The experimental, micronized grade, by contrast, showed a reduction in tablet hardness. Due to its fine particle size and large surface area, the micronized grade is more likely to form a coherent film on the surface of the filler/ binder, thus negatively affecting tablet binding. This effect is similar to the over-blending and over-lubrication problems often observed with magnesium stearate
Effect on Lubrication
The effectiveness of lubrication was determined by comparing the ejection forces for the three formulations. PRUV® and the micronized grade were equally efficient in terms of reducing the ejection force. PRUV® Coarse Grade (CG), on the other hand, had a reduced lubrication effect as indicated by the increased ejection force. As shown in Figure 7, PRUV® Coarse Grade (CG) has a smaller specific surface area than PRUV®. Consequently, the surface coverage of the tableting blend is reduced, thus causing higher friction between the tablet and the die wall.

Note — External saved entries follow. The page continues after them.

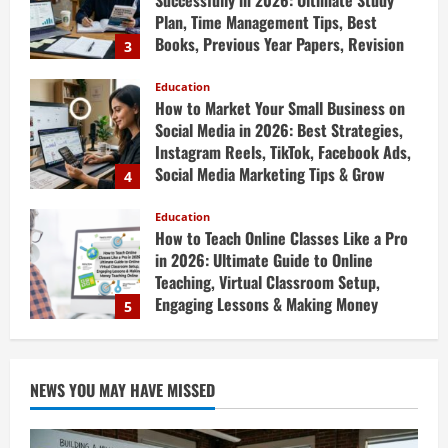
April 19, 2026
How to Market Your Small Business on
Social Media in 2026: Best Strategies,
Instagram Reels, TikTok, Facebook Ads,
Social Media Marketing Tips & Grow
4
Small Business Online
Education
April 19, 2026
How to Teach Online Classes Like a Pro
in 2026: Ultimate Guide to Online
Teaching, Virtual Classroom Setup,
Engaging Lessons & Making Money
5
Teaching Online
Education
April 18, 2026
How to Build a Million-Dollar Business
from Scratch in 2026 – The Exact
Blueprint Most Entrepreneurs Miss with
AI, High-Ticket Sales & Scalable Systems
1
April 20, 2026
NEWS YOU MAY HAVE MISSED
Education
10X Your Business Revenue in 2026: AI-
Powered Growth Hacks, AI Automation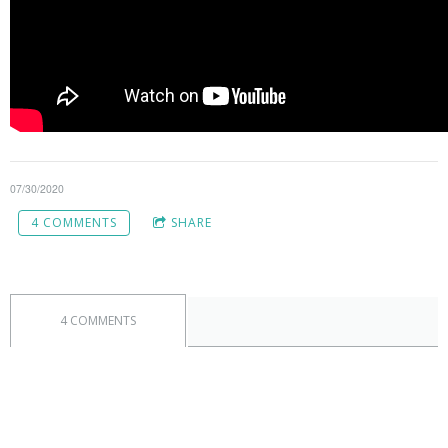
07/30/2020
4 COMMENTS
SHARE
4 COMMENTS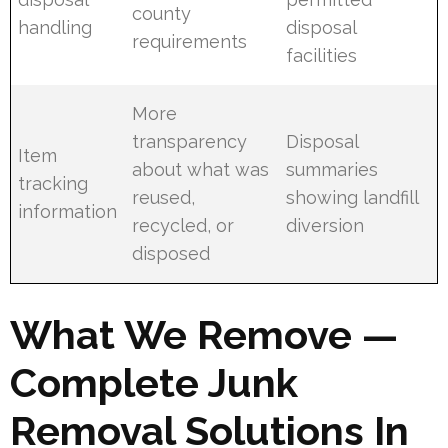
county
handling
disposal
requirements
facilities
More
transparency
Disposal
Item
about what was
summaries
tracking
reused,
showing landfill
information
recycled, or
diversion
disposed
What We Remove —
Complete Junk
Removal Solutions In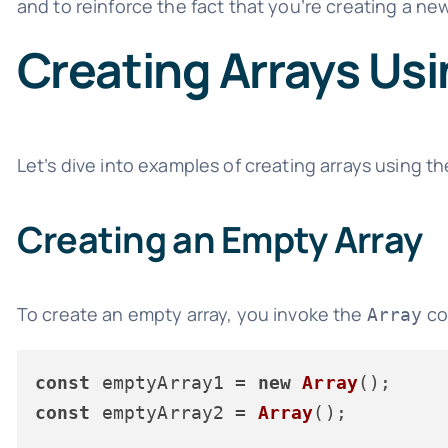
and to reinforce the fact that you’re creating a ne
Creating Arrays Usi
Let’s dive into examples of creating arrays using t
Creating an Empty Array
To create an empty array, you invoke the
co
Array
const
 emptyArray1 = 
new
Array
const
 emptyArray2 = 
Array
();
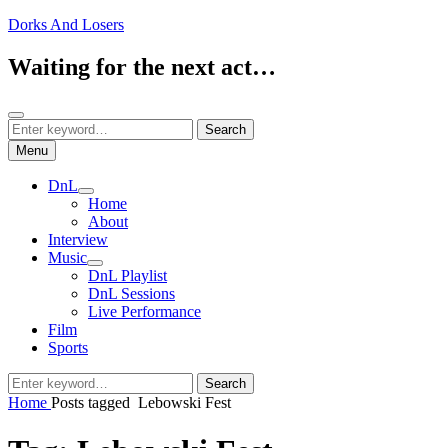
Skip
Dorks And Losers
to
content
Waiting for the next act…
Search
Search
Search
for:
Menu
DnL
expand
Home
child
About
menu
Interview
Music
expand
DnL Playlist
child
DnL Sessions
menu
Live Performance
Film
Sports
Search
Search
for:
Home
Posts tagged
Lebowski Fest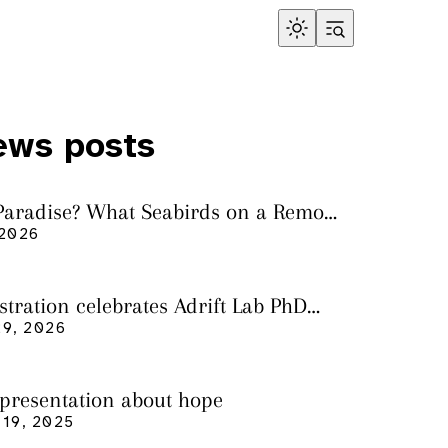
ews posts
 Paradise? What Seabirds on a Remote
land Tell Us About Ocean Pollution
 2026
ustration celebrates Adrift Lab PhD
n
9, 2026
 presentation about hope
19, 2025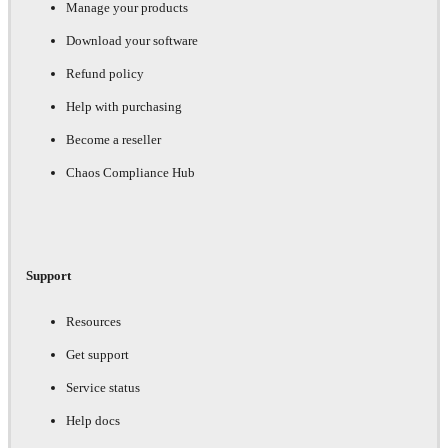
Manage your products
Download your software
Refund policy
Help with purchasing
Become a reseller
Chaos Compliance Hub
Support
Resources
Get support
Service status
Help docs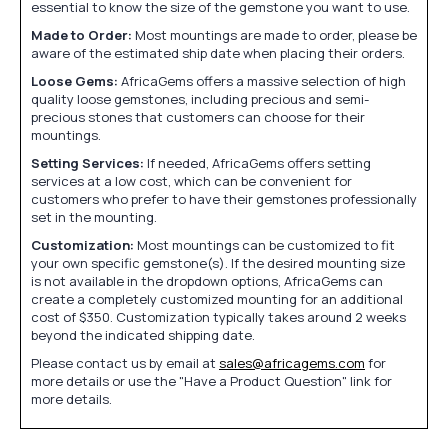
essential to know the size of the gemstone you want to use.
Made to Order:
Most mountings are made to order, please be
aware of the estimated ship date when placing their orders.
Loose Gems:
AfricaGems offers a massive selection of high
quality loose gemstones, including precious and semi-
precious stones that customers can choose for their
mountings.
Setting Services:
If needed, AfricaGems offers setting
services at a low cost, which can be convenient for
customers who prefer to have their gemstones professionally
set in the mounting.
Customization:
Most mountings can be customized to fit
your own specific gemstone(s). If the desired mounting size
is not available in the dropdown options, AfricaGems can
create a completely customized mounting for an additional
cost of $350. Customization typically takes around 2 weeks
beyond the indicated shipping date.
Please contact us by email at
sales@africagems.com
for
more details or use the "Have a Product Question" link for
more details.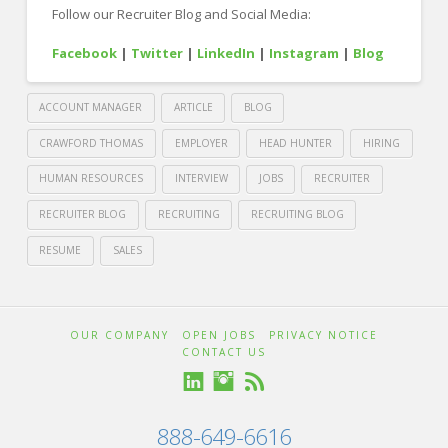
Follow our Recruiter Blog and Social Media:
Facebook
|
Twitter
|
LinkedIn
|
Instagram
|
Blog
ACCOUNT MANAGER
ARTICLE
BLOG
CRAWFORD THOMAS
EMPLOYER
HEAD HUNTER
HIRING
HUMAN RESOURCES
INTERVIEW
JOBS
RECRUITER
RECRUITER BLOG
RECRUITING
RECRUITING BLOG
RESUME
SALES
Crawford
Thomas
Careerbuilder
OUR COMPANY
OPEN JOBS
PRIVACY NOTICE
CONTACT US
Recruiting
Guide
888-649-6616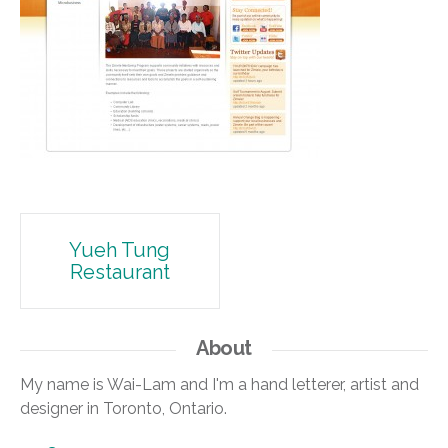
Post
Yueh Tung
Restaurant
navigation
About
My name is Wai-Lam and I'm a hand letterer, artist and
designer in Toronto, Ontario.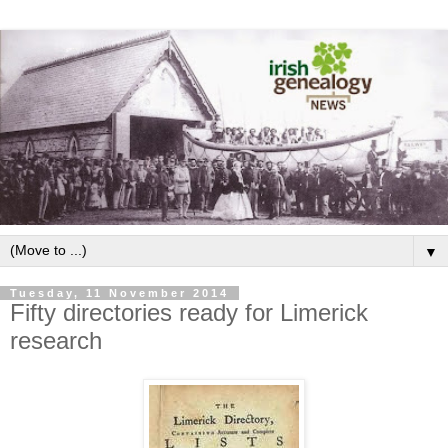
▼
Tuesday, 11 November 2014
Fifty directories ready for Limerick
research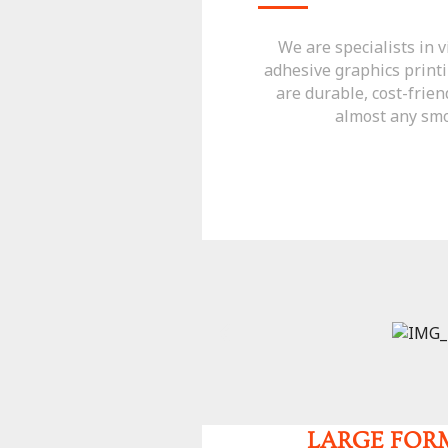
We are specialists in v
adhesive graphics printi
are durable, cost-frien
almost any smo
LARGE FOR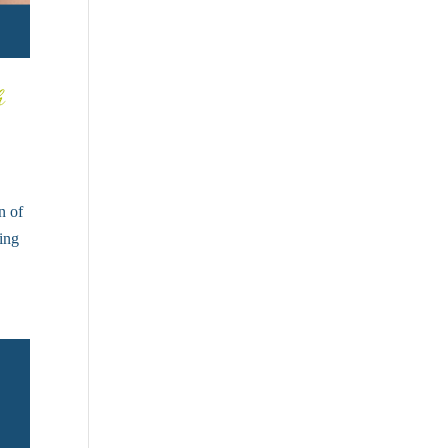
h
n of
ling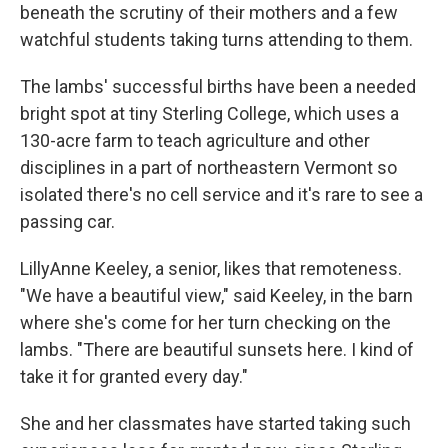
beneath the scrutiny of their mothers and a few
watchful students taking turns attending to them.
The lambs' successful births have been a needed
bright spot at tiny Sterling College, which uses a
130-acre farm to teach agriculture and other
disciplines in a part of northeastern Vermont so
isolated there's no cell service and it's rare to see a
passing car.
LillyAnne Keeley, a senior, likes that remoteness.
"We have a beautiful view," said Keeley, in the barn
where she's come for her turn checking on the
lambs. "There are beautiful sunsets here. I kind of
take it for granted every day."
She and her classmates have started taking such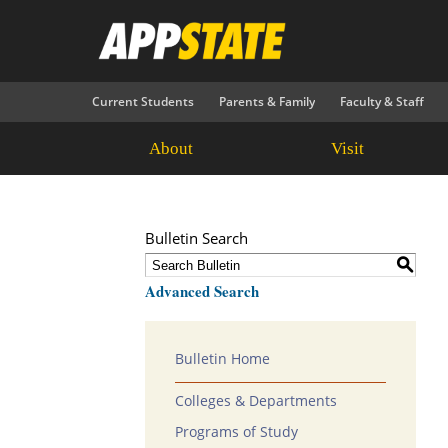
Current Students
Parents & Family
Faculty & Staff
About
Visit
Bulletin Search
S
Advanced Search
Bulletin Home
Colleges & Departments
Programs of Study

Effect on Disintegration Time
PRUV® and PRUV® Coarse Grade (CG) had a negligible effect on the final tablet disintegration time at all compaction forces/tablet tensile strengths tested. The experimental, micronized grade of SSF showed significantly higher disintegration times than the other two grades. The formation of a coherent fine particle film (mentioned previously in discussion of tablet hardness) is likely to also have a negative effect on tablet disintegration, as it may be expected to hinder the entry of water into the tablet core.
Summary of Findings
PRUV® | PRUV® CG Micronized | SSF | |
Tablet Hardness | + | equivalent | reduced |
Lubrication | + | reduced | equivalent |
Disintegration Time | + | equivalent | slower |
Tab. 6
While PRUV® Coarse Grade (CG) is equivalent to PRUV® in terms of tablet hardness and disintegration time, it does not show the same outstanding lubrication efficiency.
The experimental, micronized grade, on the other hand, was comparable with PRUV® regarding lubrication performance, but showed reduced tablet hardness and increased disintegration times.
PRUV® has been shown to have the ideal particle size and specific surface area to offer a perfect balance between all functionality aspects.
Particle size and specific surface area have been defined as Functionality Related Characteristics (FRCs) by the leading pharmacopoeias. The specifications for PRUV® have been set correspondingly tightly to ensure consistent performance. In addition, QbD data packages are available upon request.